I found this, but it didn't clarify much: http://www.cmegroup.com/trading/equity-index/us-index/bitcoi...

Thanks for the help. If it's easier to follow up by email it's in my profile.

1 comments

You would need to be specifically approved for futures, E-Trade definitely supports it (and the BTC contracts):

https://us.etrade.com/what-we-offer/investment-choices/futur...

Two futures exchanges run Bitcoin contracts, CME (trading under BTC) and CBOE (trading under XBT). They're not a lot different outside of size, CME's contract represents 5 bitcoins while CBOE's represents 1. Here's a decent listing of the differences:

https://www.reuters.com/article/us-bitcoin-futures-contracts...

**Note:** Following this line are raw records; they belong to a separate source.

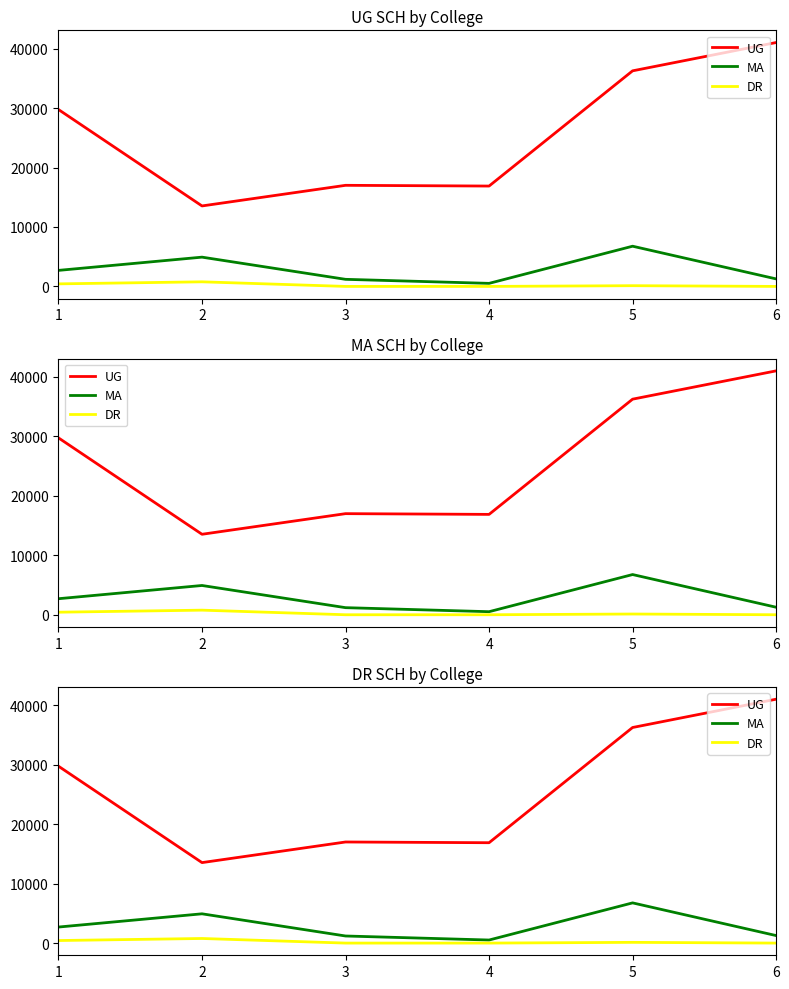

Reading left to right, what are all the values shown in this chart?

UG: 29750	13536	17004	16881	36260	41021
MA: 2697	4923	1192	514	6762	1264
DR: 429	773	0	0	122	0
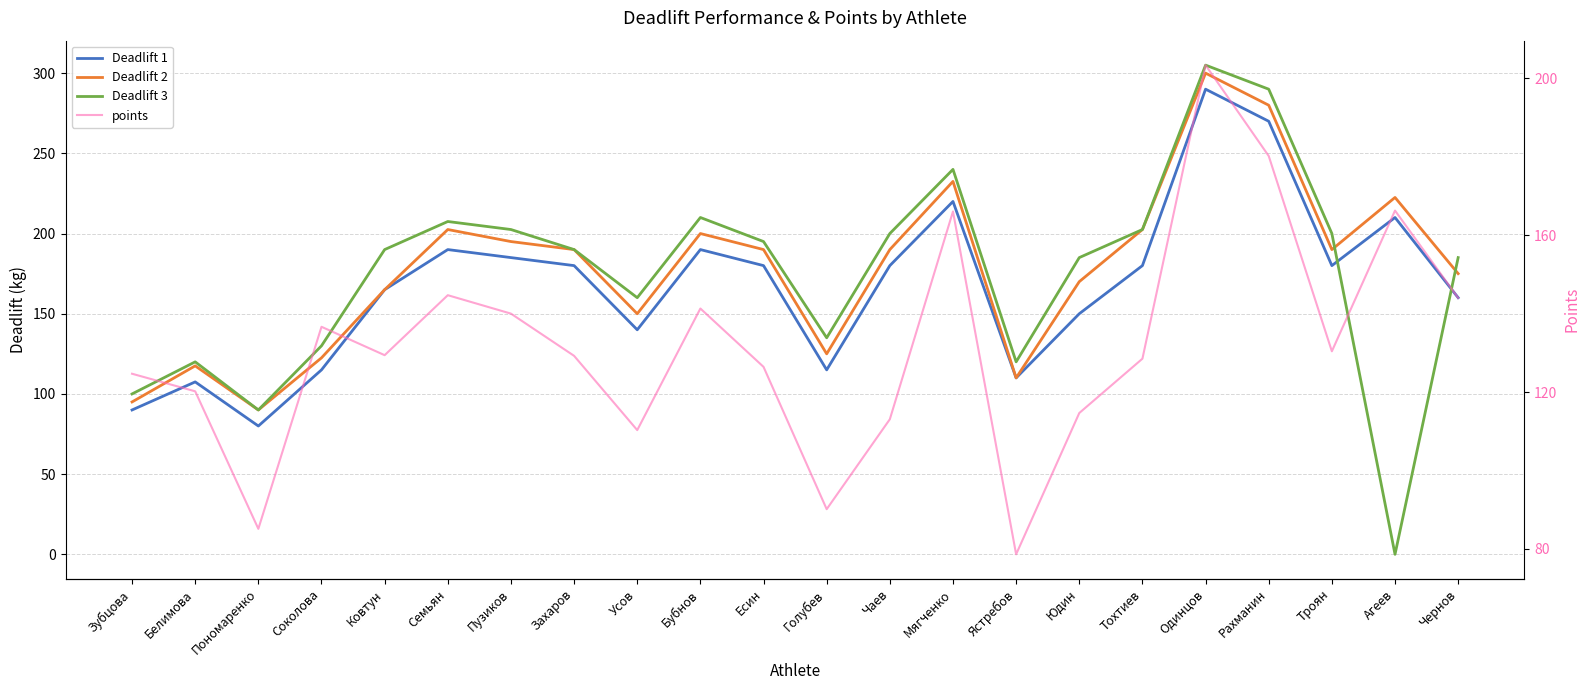

At which category does Deadlift 3 reach its first local valley?

Пономаренко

It's definitely worth reading up on how futures work before trading them, but it's similar to stocks in terms of using a ticker[1] and making buy/sell orders. A key difference is margin, but with the volatility of bitcoin both exchanges have really high margin limits so you can't get into too much trouble. The other key difference is you're trading a specific month so you need to be more correct on timing than you would for a stock.

[1] The tickers work a little different than stocks in that the root is XBT or BTC, but the full symbol for the contract includes the month and year. This is similar to options. Your trading platform should make this clear.